A claimant in a simple procedure case which was initially defended and then settled when the pursuer accepted a tender is entitled to the expenses of process as assessed, after a court rejected the defender’s argument that he should have his liability in expenses capped at 10% of the sum decerned for.
A sheriff made an order finding the respondent Paul Farrell liable to the claimant Ian Graham in the expenses of the process as taxed on the basis that the defender “has not proceeded” with his defence in terms of section 81(5) of the Courts Reform (Scotland) Act 2014, and ordered the claimant to lodge an account of expenses in his action for payment.
Tender to settle
Sheriff Kenneth McGowan at Edinburgh Sheriff Court heard that the claimant raised the action in January 2017 and, no response having been received, was granted an order for payment of the sum claimed together with undefended scale expenses of £315.87.
The claimant subsequently consented to recall of the order on the basis of certain documents had not been served with the claim form and that there was a defence to the claim.
Following an unsuccessful attempt at mediation the respondent was ordered to lodge revised answers and an evidential hearing was fixed.
In advance of the evidential hearing the respondent lodged a tender for £3,000, with the taxed expenses of process to date, in full settlement of the claim, which was accepted.
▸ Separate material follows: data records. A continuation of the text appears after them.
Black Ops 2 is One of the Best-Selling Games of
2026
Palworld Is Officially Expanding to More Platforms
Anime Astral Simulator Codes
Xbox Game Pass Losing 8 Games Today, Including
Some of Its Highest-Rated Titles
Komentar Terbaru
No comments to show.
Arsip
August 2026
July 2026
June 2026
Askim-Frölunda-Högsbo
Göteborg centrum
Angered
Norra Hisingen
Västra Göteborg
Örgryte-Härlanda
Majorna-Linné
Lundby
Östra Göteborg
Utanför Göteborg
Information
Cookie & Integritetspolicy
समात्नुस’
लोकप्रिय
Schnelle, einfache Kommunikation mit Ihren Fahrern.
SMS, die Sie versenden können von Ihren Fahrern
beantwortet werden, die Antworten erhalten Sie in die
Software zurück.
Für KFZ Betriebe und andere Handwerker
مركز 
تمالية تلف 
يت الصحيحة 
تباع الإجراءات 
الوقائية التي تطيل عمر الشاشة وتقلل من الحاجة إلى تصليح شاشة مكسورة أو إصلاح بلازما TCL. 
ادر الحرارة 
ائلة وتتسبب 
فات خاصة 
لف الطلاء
Motion for expenses of process
Thereafter the claimant lodged an application for an account of expenses and a hearing on expenses on the basis that the action was not one to which capped expenses applied, but the respondent opposed the motion arguing that the expenses should be restricted to 10% of the £3,000 decerned for, in terms of provision 3(b) of the Sheriff Court (Simple Procedure) (Limits on Award of Expenses) Order 2016.
On behalf of the claimant it was submitted that the acceptance of the minute of tender in an unqualified form set up an “enforceable obligation” on the respondent to pay to the claimant “the taxed expenses of process”, and that the level of expenses to be awarded in a defended Simple Procedure case was determined by the Act of Sederunt (Fees of Solicitors in the Sheriff Court)(Amendment and Further Provisions) 1993, as amended.
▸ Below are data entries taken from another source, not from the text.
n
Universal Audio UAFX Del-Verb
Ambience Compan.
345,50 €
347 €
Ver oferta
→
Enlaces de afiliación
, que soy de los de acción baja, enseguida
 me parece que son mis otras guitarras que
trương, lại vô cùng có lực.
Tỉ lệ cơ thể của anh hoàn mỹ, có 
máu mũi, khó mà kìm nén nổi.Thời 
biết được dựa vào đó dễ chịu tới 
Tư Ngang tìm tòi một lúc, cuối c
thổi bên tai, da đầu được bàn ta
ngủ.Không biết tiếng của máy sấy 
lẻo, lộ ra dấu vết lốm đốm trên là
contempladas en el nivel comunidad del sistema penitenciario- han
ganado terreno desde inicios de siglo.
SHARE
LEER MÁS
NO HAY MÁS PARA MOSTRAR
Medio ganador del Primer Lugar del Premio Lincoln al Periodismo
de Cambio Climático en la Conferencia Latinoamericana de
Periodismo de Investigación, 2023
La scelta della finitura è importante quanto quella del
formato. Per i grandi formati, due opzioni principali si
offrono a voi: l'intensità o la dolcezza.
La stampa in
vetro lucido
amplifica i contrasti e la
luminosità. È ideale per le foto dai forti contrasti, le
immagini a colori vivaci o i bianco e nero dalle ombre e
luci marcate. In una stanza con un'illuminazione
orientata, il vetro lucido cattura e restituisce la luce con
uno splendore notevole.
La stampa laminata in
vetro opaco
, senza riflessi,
Further, it was submitted that in terms of the 1993 Act of Sederunt that the claimant’s solicitors’ account shall in any event be taxed (read to mean “assessed”) by reference to the sum “decerned” (i.e. the sum sued) for, unless the court directs otherwise, and that the plain and ordinary meaning of “the sum decerned for” was the sum “sued for”, not “the sum that is agreed in settlement of the principal sum sued for”.
The case of Tallo v Clark 2015 SLT “(Sh Ct) 181, where the Sheriff Principal upheld a sheriff’s decision that the pursuer was entitled to expenses on the summary cause scale after the defender “having stated a defence, has not proceeded with it,” following the interpretation in the appeal Fenton v Uniroyal Tyres Ltd 1995 SLT (Sh Ct) 21, should be regarded as “highly persuasive,” it was said.
But on behalf of the respondent it was submitted that the court should order that the expenses be restricted to 10% of the sum decerned for in terms of Article 3 of The Sheriff Court Simple Procedure (Limits on Award of Expenses) Order 2016 (2016/3880 and section 2 of Paragraph 2 of the Act of Sederunt (Fees of Solicitors in the Sheriff Court (Amendment and Further Provisions) 1993.
It was also argued that the sum decerned for did not mean the same as the sum claimed for: the word “decern” was defined as “a formal word meaning to give decree or judgement and authorises an extract of the decree or order”.
Sheriff McGowan agreed with the respondent that the “sum decerned for” meant the sum for which was decree was granted, but otherwise agreed with the claimant’s position.
The fact that the case was settled by tender and acceptance made no difference, as the tender had carried an offer to pay expenses.
The crucial point was the meaning of the phrase “has not proceeded with”, which was “definitively determined” in Tallo to mean “not proceeding with the hearing on evidence and obtaining a decision or judgment of the court”.
Claimant entitled to uncapped expenses
In a written note, Sheriff McGowan said: “Subject to one matter, in my opinion, the submissions for the pursuer are to be preferred. The exception is that I do not agree with the submission that the sum decerned for is the same as the sum claimed. It is clear in my view that it is the court which “decerns” by granting decree. Other than that, the legislation enacted and in force was intended to replicate that which had gone before in relation to small claims actions.
“On behalf of the respondent, I was invited to hold that since the sum (to be) decerned for was £3000, the matter was regulated by the 2016 Act of Sederunt and expenses were thus limited to £300, being 10% thereof. In my view, that is to ignore completely the meaning and effect of section 81(4) of the 2014 Act.
“It follows that the decision in Tallo, if not binding on me, must be treated as being highly persuasive. On the face of it, there is no relevant factor distinguishing the present case from that in Tallo which would entitle me not to follow it.”